Georgia Institute of Technology School of Chemistry and Biochemistry

Mutations in the olfactomedin domain of myocilin (myoc-OLF) are the strongest link to inherited primary open angle glaucoma. In this recently identified protein misfolding disorder, aggregation-prone disease variants of myocilin hasten glaucoma-associated elevation of intraocular pressure, leading to vision loss. Despite its well-documented pathogenic role, myocilin remains a domain of unknown structure or function.
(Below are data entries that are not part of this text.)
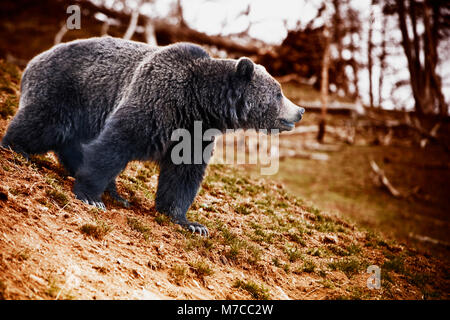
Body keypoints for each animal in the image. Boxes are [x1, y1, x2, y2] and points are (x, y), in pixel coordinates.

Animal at [0, 37, 306, 235]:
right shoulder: (155, 102)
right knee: (45, 122)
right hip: (69, 90)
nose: (300, 111)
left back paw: (115, 192)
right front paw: (90, 195)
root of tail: (35, 58)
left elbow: (183, 175)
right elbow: (115, 143)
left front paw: (190, 222)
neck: (199, 103)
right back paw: (16, 147)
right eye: (279, 92)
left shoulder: (195, 133)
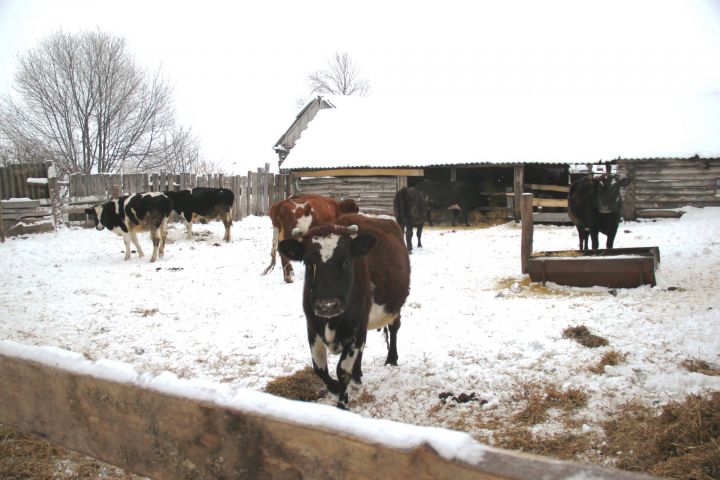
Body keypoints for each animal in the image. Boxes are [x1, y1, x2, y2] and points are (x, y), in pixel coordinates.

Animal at [278, 214, 410, 408]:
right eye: (308, 263)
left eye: (346, 261)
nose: (327, 305)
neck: (332, 322)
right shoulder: (312, 326)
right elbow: (320, 369)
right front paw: (334, 387)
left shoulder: (356, 327)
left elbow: (342, 370)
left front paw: (342, 404)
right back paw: (358, 375)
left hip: (394, 308)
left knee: (394, 329)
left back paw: (391, 359)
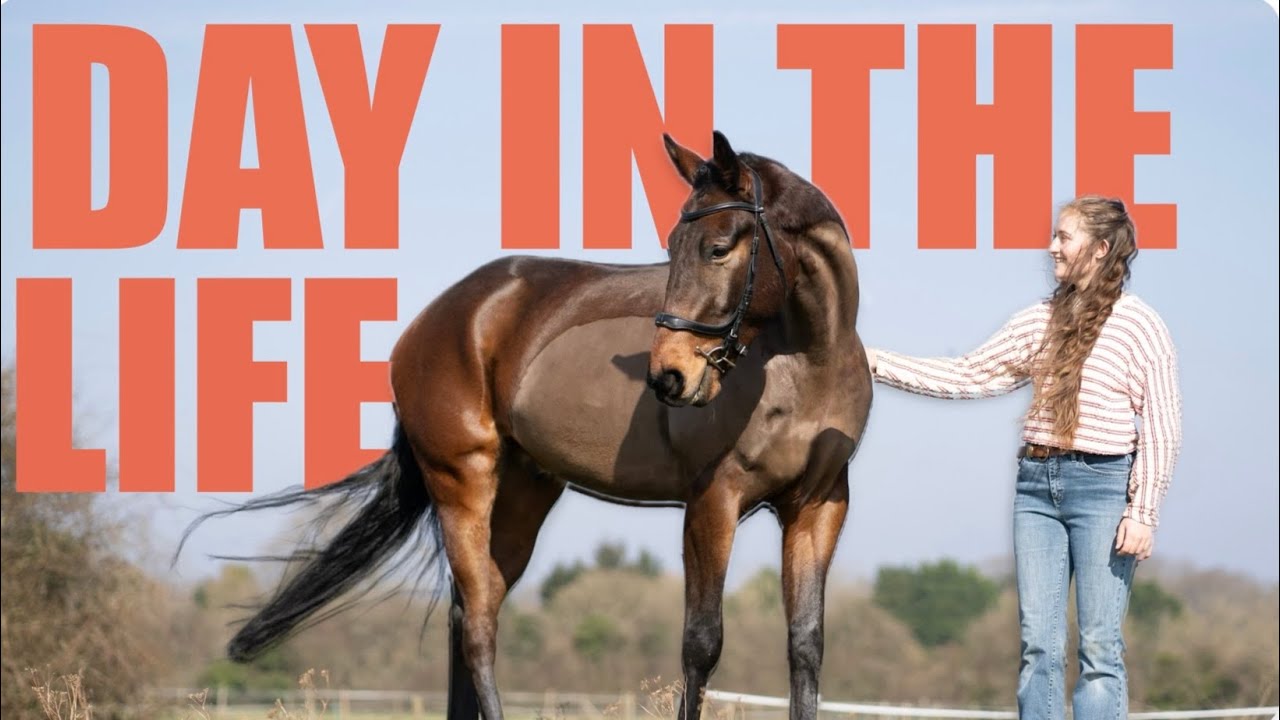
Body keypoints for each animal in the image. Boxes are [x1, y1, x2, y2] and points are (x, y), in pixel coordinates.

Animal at [191, 130, 873, 720]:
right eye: (673, 248)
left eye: (719, 247)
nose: (669, 377)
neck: (805, 362)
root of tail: (436, 319)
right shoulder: (712, 501)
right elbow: (701, 644)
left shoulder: (818, 506)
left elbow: (805, 645)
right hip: (462, 481)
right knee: (479, 622)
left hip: (524, 491)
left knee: (468, 609)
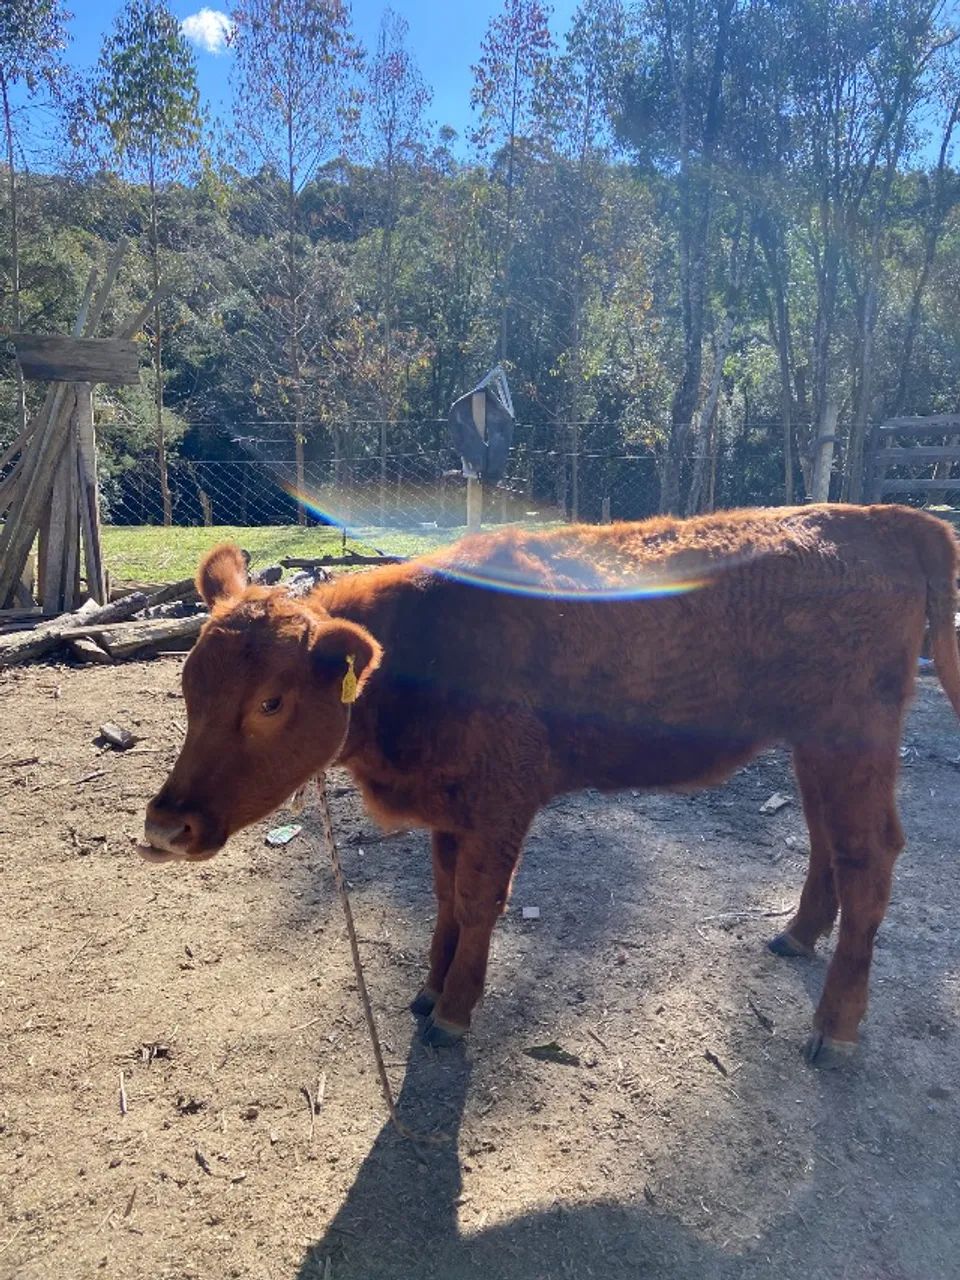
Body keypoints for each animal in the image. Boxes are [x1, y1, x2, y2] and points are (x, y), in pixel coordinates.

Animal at [143, 504, 960, 1069]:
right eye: (188, 684)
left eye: (271, 702)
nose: (165, 826)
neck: (425, 652)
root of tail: (884, 517)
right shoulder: (454, 809)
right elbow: (445, 898)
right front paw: (429, 989)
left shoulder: (503, 801)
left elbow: (478, 901)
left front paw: (454, 1013)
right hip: (815, 744)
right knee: (828, 839)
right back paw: (796, 936)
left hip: (853, 737)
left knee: (871, 855)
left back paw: (835, 1028)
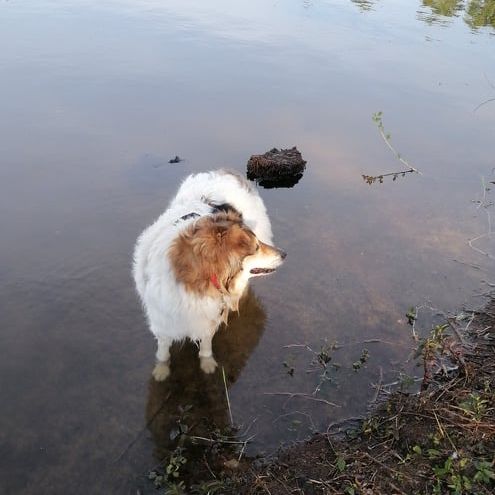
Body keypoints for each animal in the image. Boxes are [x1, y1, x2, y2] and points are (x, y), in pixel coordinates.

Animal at [133, 169, 286, 382]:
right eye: (255, 248)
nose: (284, 254)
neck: (195, 280)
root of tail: (226, 172)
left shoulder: (209, 314)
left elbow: (206, 343)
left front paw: (207, 364)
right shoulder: (163, 320)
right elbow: (163, 349)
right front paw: (161, 370)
Here we report the first small-molecule ligands that bind to the native state of myoc-OLF. To discover these molecules, we designed a general label-free, mix-and-measure, high throughput chemical assay for restabilization (CARS), which is likely readily adaptable to discover ligands for other proteins. Of the 14 hit molecules identified from screening myoc-OLF against the Sigma-Aldrich Library of Pharmacologically Active Compounds using CARS, surface plasmon resonance binding studies reveal three are stoichiometric ligand scaffolds with low micromolar affinity. Two compounds, GW5074 and apigenin, inhibit myoc-OLF amyloid formation in vitro. Structure-activity relationship-based soluble derivatives reduce aggregation in vitro as well as enhance secretion of full-length mutant myocilin in a cell culture model. Our compounds set the stage for a new chemical probe approach to clarify the biological function of wild-type myocilin and represent lead therapeutic compounds for diminishing intracellular sequestration of toxic mutant myocilin.